Since then, its net worth has dropped to 201 crore in May, from 229.4 crore in September, as the company had to provide for its mounting bad loans, drawing down from its reserves.

During the period, BSFL’s share of loans in Andhra Pradesh to its total loan book also rose sharply—around 35% as against 31% in September—due to the shrinkage in its loans outside the state, which came down to 727 crore from 1,244.8 crore.

BSFL is one of the two large MFIs in the state that opted out of a corporate debt restructuring (CDR) offered by Indian banks after the Reserve Bank of India permitted banks to recast loans of around 5,000 crore without terming them as bad loans. The other is SKS Microfinance, India’s only listed MFI.

CDR is a process through which banks either extend repayment term or write off a part of loans to help a troubled firm.

SKS, too, has seen its loan book contracting to 4,111 crore in March from around 5,000 crore in September last year. Its Andhra Pradesh portfolio, which has declined steadily, now forms about 20% of its loan book, as against 26% in late last year.

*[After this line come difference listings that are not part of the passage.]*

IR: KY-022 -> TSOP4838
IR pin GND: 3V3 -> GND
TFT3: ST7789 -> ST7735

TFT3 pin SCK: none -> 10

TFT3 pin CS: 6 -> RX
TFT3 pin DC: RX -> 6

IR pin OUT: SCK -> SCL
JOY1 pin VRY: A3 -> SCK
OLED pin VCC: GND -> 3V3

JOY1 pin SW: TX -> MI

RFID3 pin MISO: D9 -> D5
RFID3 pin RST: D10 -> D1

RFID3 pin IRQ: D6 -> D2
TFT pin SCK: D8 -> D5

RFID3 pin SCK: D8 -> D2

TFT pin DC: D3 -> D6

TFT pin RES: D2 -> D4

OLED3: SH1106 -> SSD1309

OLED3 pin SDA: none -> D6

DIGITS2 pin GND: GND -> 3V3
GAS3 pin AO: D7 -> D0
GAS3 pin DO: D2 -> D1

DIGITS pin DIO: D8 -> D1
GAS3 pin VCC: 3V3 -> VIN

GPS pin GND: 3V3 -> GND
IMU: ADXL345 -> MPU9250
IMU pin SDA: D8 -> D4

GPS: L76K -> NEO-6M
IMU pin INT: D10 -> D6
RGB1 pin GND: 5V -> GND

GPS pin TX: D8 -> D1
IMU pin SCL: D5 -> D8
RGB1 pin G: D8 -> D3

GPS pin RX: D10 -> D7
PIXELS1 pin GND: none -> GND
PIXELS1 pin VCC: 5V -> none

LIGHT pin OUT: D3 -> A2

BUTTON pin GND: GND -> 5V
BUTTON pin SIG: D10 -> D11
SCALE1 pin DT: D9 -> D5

Its repayment rate, or the rate of collection of loan instalments from borrowers, in the last quarter stood only at around 10.5% in its home state, far below the over 97% prior to the crisis.

According to Dilli Raj, chief financial officer of SKS, the firm has chalked out plans to diversify its operations largely into gold loan business in view of the current market scenario.

SKS plans to open around 200 branches across India by March to broad-base the company’s revenue stream, he said.

“We are diversifying our operations and gold loan business will be a major focus. We hope to achieve at least 200 crore business from this segment by March," Raj said. As of now, the company has only five branches dedicated to gold loan business with the portfolio size of around 1 crore, he added. Also, SKS plans to disburse around one million loans to its own members to purchase mobile phones with a ticket size of 2,100, he said. In fiscal 2011, the company disbursed 350,000 such loans.

MFIs that were admitted to CDR in Andhra Pradesh include Trident Microfin Pvt. Ltd, Share Microfin Ltd, Asmitha Microfin Ltd and Spandana Sphoorty Financial Ltd.

Mahajan said the CDR package is unlikely to significantly help these firms to regain business momentum unless fresh funding starts flowing again.

“CDR is an NPA (non-performing asset) in banks’ book, which it writes as standard assets. I don’t think that CDR will help MFIs (unless fresh funding is available)," he said.

MFIs, which have been admitted to CDR, may also see banks taking significant control over their operations, including appointment of key executives and monitoring of daily cash flows.

For instance, a group of banks led by Indian Overseas Bank have already agreed to acquire 72% stake in Trident Microfin by converting debt into direct equity, said Puli Kishore Kumar, managing director and chief executive officer of Trident, which is based in Hyderabad with a loan book of 136 crore to 200,000 customers.

Dismissing any imminent crisis in BSFL, Mahajan said the firm is on course to regain business momentum by maintaining the quality of loans and slow overall growth to overcome the difficult phase.

“CDR is not the right solution for us. We are focusing to maintain the (loan) portfolio quality and moderate growth in other states," said Mahajan. “Our non-credit income (fee-based income) has gone up to around 25% from 18% a few months back and this is saving us."

Experts say Mahajan’s company could face serious issues in the period ahead, unless it manages to secure fresh funding. “Basix has seen its net worth eroding in the recent months. The repayment rate in Andhra Pradesh is pretty low," said a banker based in Hyderabad.

“Post June, they will have to do serious write-offs, which will again erode net worth. If the Andhra Pradesh portfolio is not coming back, the company may face serious issues, although it may not happen immediately," he said, requesting anonymity.

Other MFIs such as Spandana and Share have also seen significant decline in assets and net worth shrinking, although the issue may not be as severe for them due to temporary relief in the form of one-year moratorium or the conversion of debt into equity, according to him.

Mint couldn’t reach these firms immediately. Chief executives of both firms did not take calls.